Si l’enjeu fondamental de l’affaire Pamuk était le droit de parole et la vérité historique, dans sa foulée, bien d’autres questions ont été soulevées.

On est habitué à voir les régimes intégristes, comme celui de l’Iran voisin, bafouer systématiquement de tels droits fondamentaux. Or, en Turquie, c’était un État laïc et anti-religieux qui s’acharnait non seulement contre un écrivain de renommée mondiale, mais contre des journalistes, des éditeurs et même des chanteurs populaires. Certains de ceux-là, ne disposant pas d’appuis puissants à l’étranger, risquent d’en écoper.

La Turquie n’en est pas à un paradoxe près. Ainsi, par un retournement inédit, cet écrivain de gauche s’est retrouvé, l’espace d’un procès avorté, allié de circonstance de ces jeunes femmes refoulées des universités et de la fonction publique parce qu’elles portent le foulard. C’était comme si M. Pamuk s’était fait rattraper par sa propre création : l’histoire de ces jeunes femmes se trouve au centre de la trame narrative de Neige.

Le non-lieu du procès Pamuk constitue aussi une victoire importante pour le premier ministre turc, M. Recep Tayyip Erdogan.

Aux yeux de ce que les Turcs appellent « l’État profond » (les forces armées, les services de renseignement, la bureaucratie, la justice, les grands médias, l’éducation), les principes du républicanisme et de la laïcité purs et durs ne doivent souffrir aucune contestation. La laïcité à la turque est, fait-on savoir, intégrale, totale, taillée d’une seule pièce. Elle posséderait, du même coup, le monopole de la vérité historique et du pouvoir de l’imposer.

Le cas Pamuk s’inscrit donc dans une dynamique qui déborde largement un individu, aussi célèbre soit-il. Il s’inscrit plutôt dans une campagne visant à déstabiliser le gouvernement de M. Erdogan, premier chef de gouvernement turc à ne pas appartenir à la classe politique, et musulman modéré par-dessus le marché.

Il y a quatre mois, les ultra-nationalistes des Loups gris ont manifesté devant le siège du Patriarcat orthodoxe d’Istanbul, y brûlant en effigie le Patriarche Bartholomeos. M. Erdogan avait, auparavant, évoqué la normalisation des rapports entre l’Église orthodoxe, héritière de Byzance, et l’État.
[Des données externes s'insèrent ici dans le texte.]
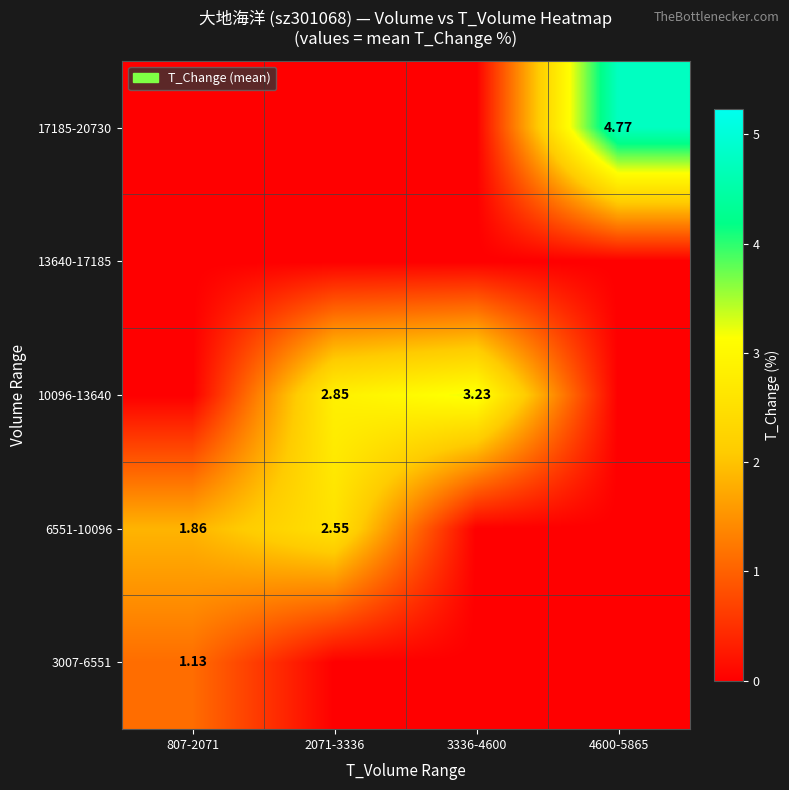

Rank the categories by 3007-6551 value from highest to lowest.

807-2071, 2071-3336, 3336-4600, 4600-5865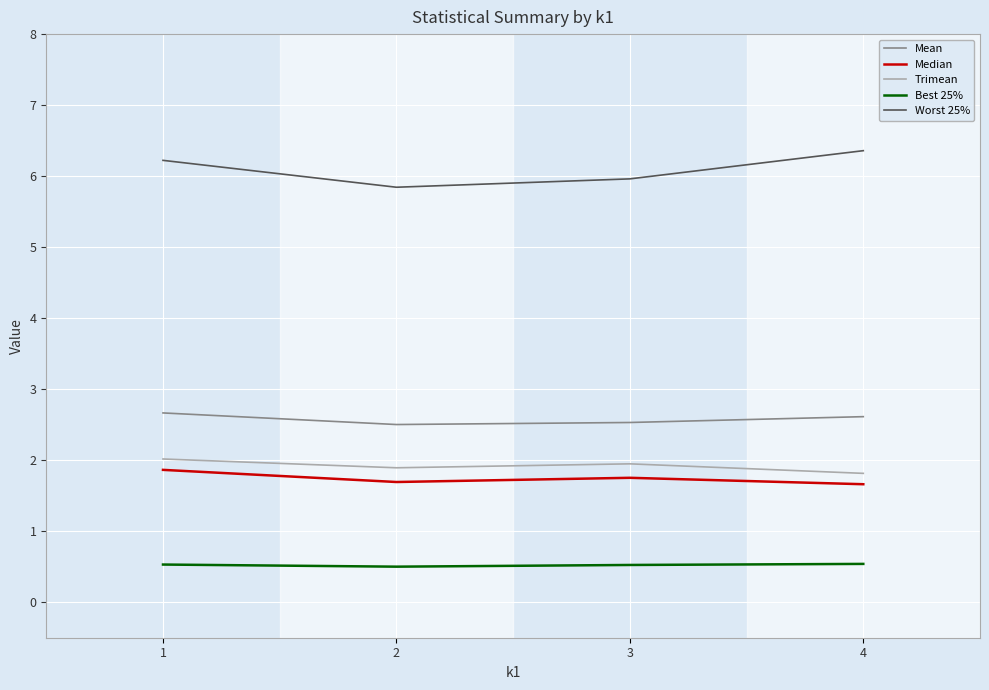

What is the minimum value shown in the chart?

0.5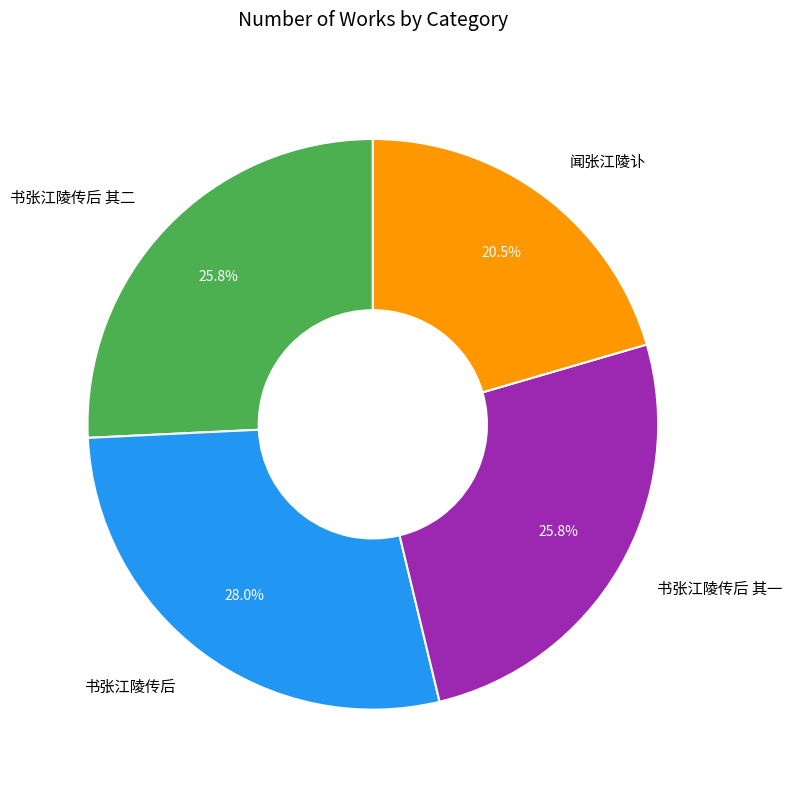

What portion of the pie excludes 书张江陵传后 其一?

74.2%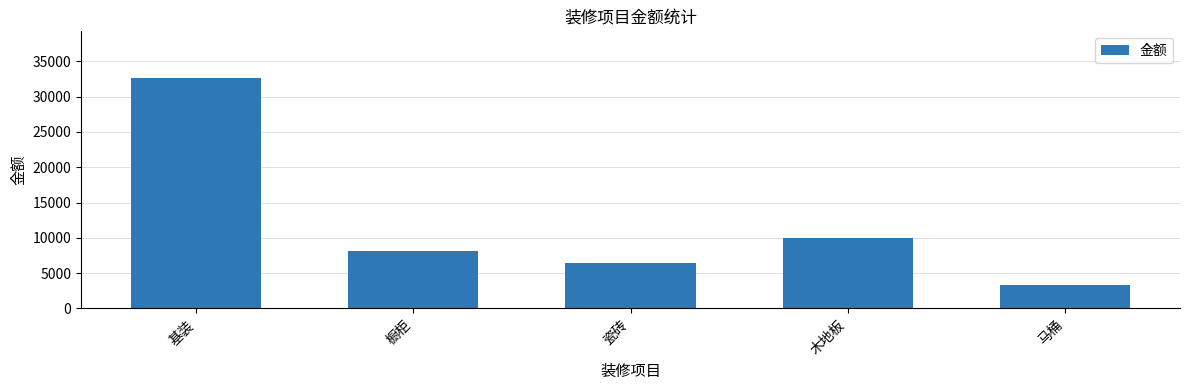

What is the difference between the second highest and minimum values?

6750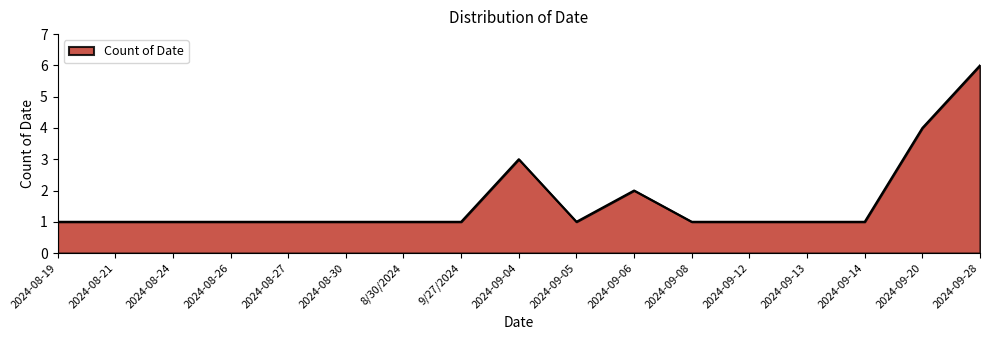

At which category does the chart reach its peak across all series?

2024-09-28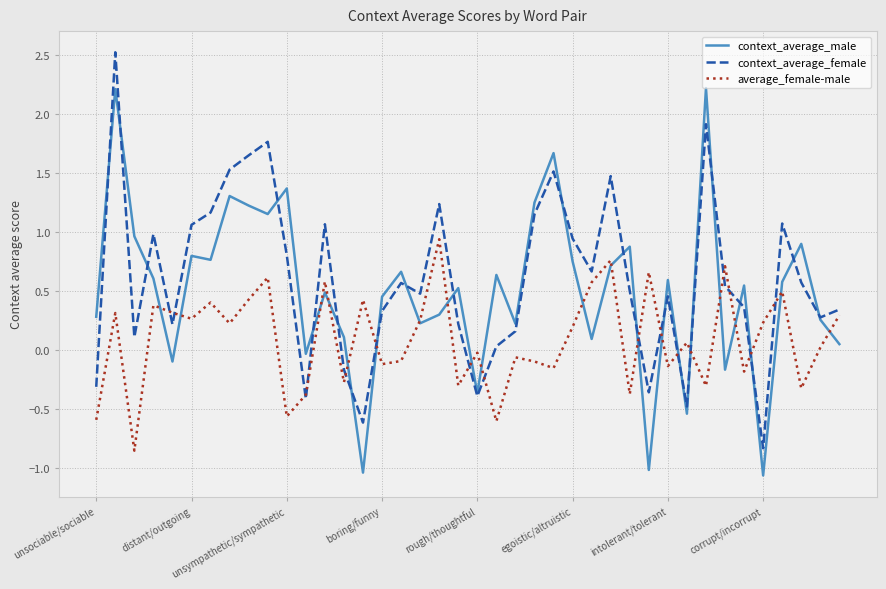

Rank the series by their maximum value, from highest to lowest.

context_average_female, context_average_male, average_female-male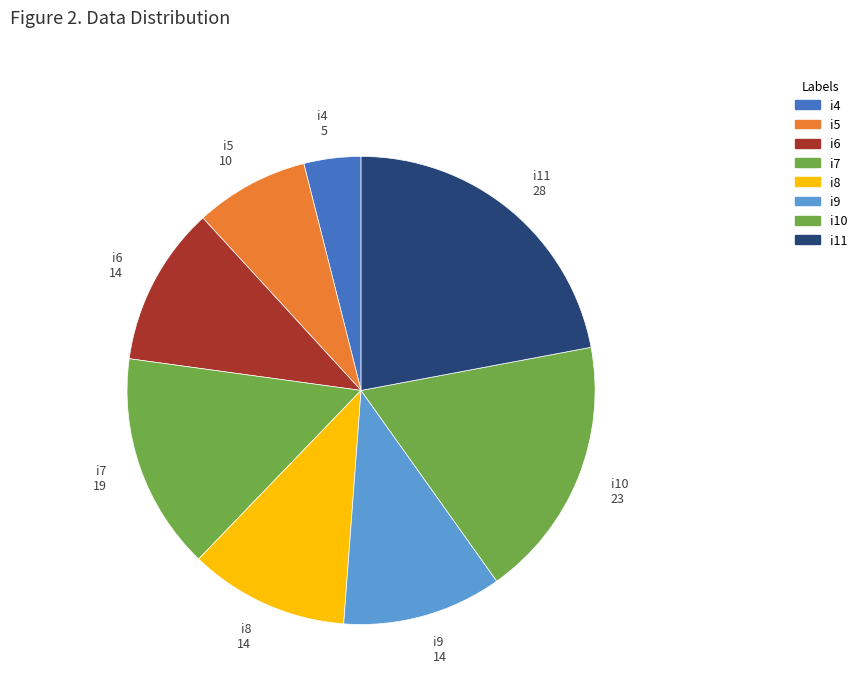

What percentage do i10 and i5 together represent?

26.0%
On comprenait que les manifestants visaient, par un Patriarche interposé, le gouvernement lui-même et son projet de respect des minorités culturelles et religieuses, nombreuses en Turquie.

Et, au mois de décembre, des incidents brumeux ont secoué le pays kurde, suite à la découverte de l’implication de membres des services de sécurité dans un acte de « terrorisme » près de la frontière iranienne.
Pourquoi vouloir déstabiliser un gouvernement avec de fortes assises populaires, qui a redressé l’économie turque et qui œuvre avec vigueur pour accroître et défendre la démocratie ? L’État profond, lui, serait persuadé que l’entrée de la Turquie en Europe sonnerait le glas des privilèges exorbitants dont il jouit. Les mœurs européennes s’accordent mal, en fait, avec une armée qui se considère comme l’unique dépositaire de l’intérêt national, et qui l’a toujours incarné à force de coups d’État et de répression.

Le procès est survenu aussi dans une conjoncture critique sur la scène internationale. Lors d’une récente visite en Turquie, le chef de la CIA, M. Porter Goss, aurait demandé au gouvernement turc de participer, avec Israël, à une attaque « préventive » contre la République islamique d’Iran, qui devait avoir lieu ce printemps.

On sait qu’en février 2003, avant le déclenchement de l’invasion de l’Irak par Washington et Londres, le parlement turc a refusé aux forces armées américaines le droit de passage. Le geste ne fut guère apprécié par la Maison Blanche. Le régime Bush entend, cette fois-ci, créer un rapport de forces tel, que le gouvernement de M. Erdorgan se trouverait coincé entre le marteau et l’enclume.

Ce sera pour une autre fois. Au moment où les menaces de guerre pèsent sur le Moyen-Orient, le gouvernement turc a su éviter un écueil majeur.